North America and Western Europe
Most malignant tumors of the liver discovered in Western patients are metastases (spread) from tumors elsewhere. In the West, HCC is generally seen as a rare cancer, normally of those with pre-existing liver disease. It is often detected by ultrasound screening, and so can be discovered by health-care facilities much earlier than in developing regions such as Sub-Saharan Africa.

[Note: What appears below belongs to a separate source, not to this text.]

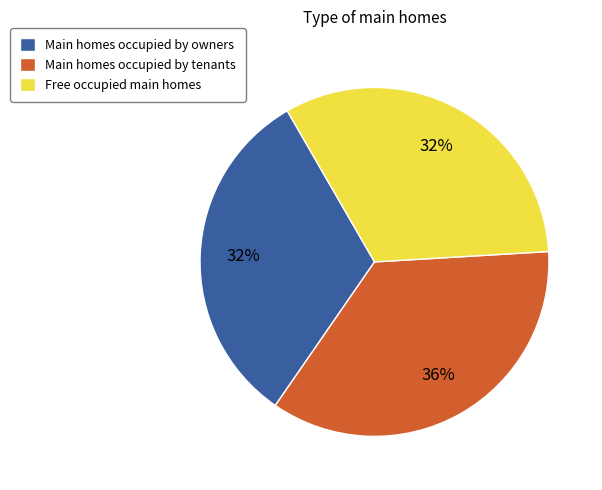

Is there any slice that represents more than half of the pie?

No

Acute and chronic hepatic porphyrias (acute intermittent porphyria, porphyria cutanea tarda, hereditary coproporphyria, variegate porphyria) and tyrosinemia type I are risk factors for hepatocellular carcinoma. The diagnosis of an acute hepatic porphyria (AIP, HCP, VP) should be sought in patients with hepatocellular carcinoma without typical risk factors of hepatitis B or C, alcoholic liver cirrhosis or hemochromatosis. Both active and latent genetic carriers of acute hepatic porphyrias are at risk for this cancer, although latent genetic carriers have developed the cancer at a later age than those with classic symptoms. Patients with acute hepatic porphyrias should be monitored for hepatocellular carcinoma.
Pre-clinical
Current research includes the search for the genes that are disregulated in HCC, anti-heparanase antibodies, protein markers, non-coding RNAs (such as TUC338) and other predictive biomarkers. As similar research is yielding results in various other malignant diseases, it is hoped that identifying the aberrant genes and the resultant proteins could lead to the identification of pharmacological interventions for HCC.
Clinical
JX-594, an oncolytic virus, has orphan drug designation for this condition and is undergoing clinical trials.
Hepcortespenlisimut-L, an oral cancer vaccine also has US FDA orphan drug designation for hepatocellular carcinoma.

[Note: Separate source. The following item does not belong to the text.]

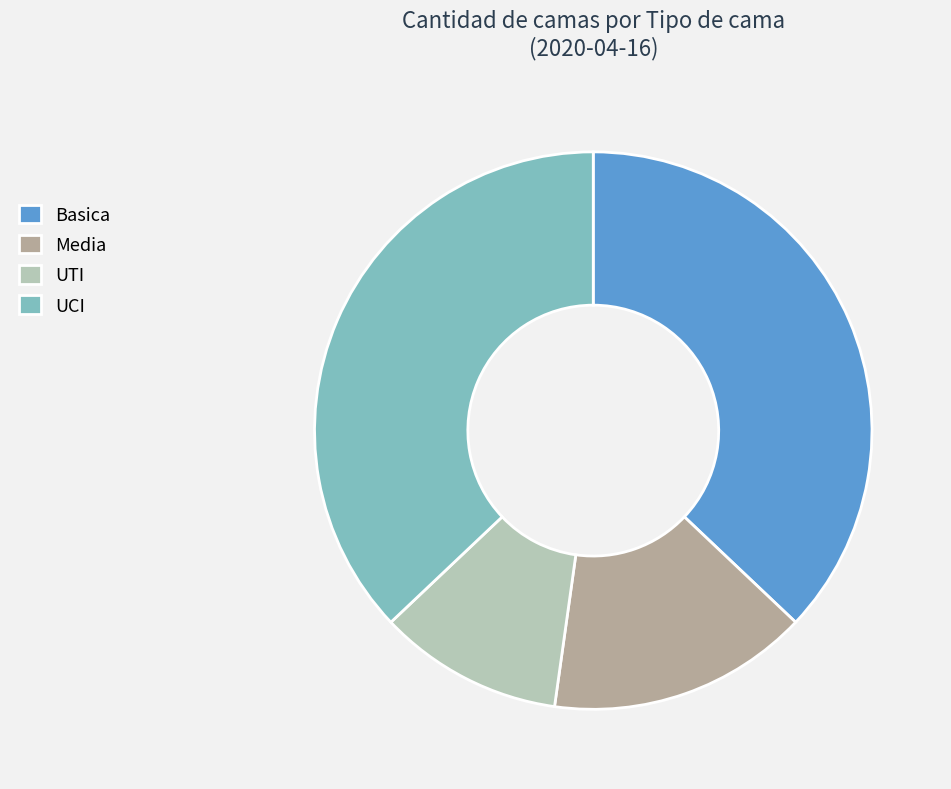

Which category has the smallest portion of the pie?

UTI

A randomized trial of people with advanced HCC showed no benefit for the combination of everolimus and pasireotide.
Abbreviations
HCC, hepatocellular carcinoma; TACE, transarterial embolization/chemoembolization; PFS, progression-free survival; PS, performance status; HBV, hepatitis B virus; PEI, percutaneous ethanol injection; RFA, radiofrequency ablation; RR, response rate; MS, median survival.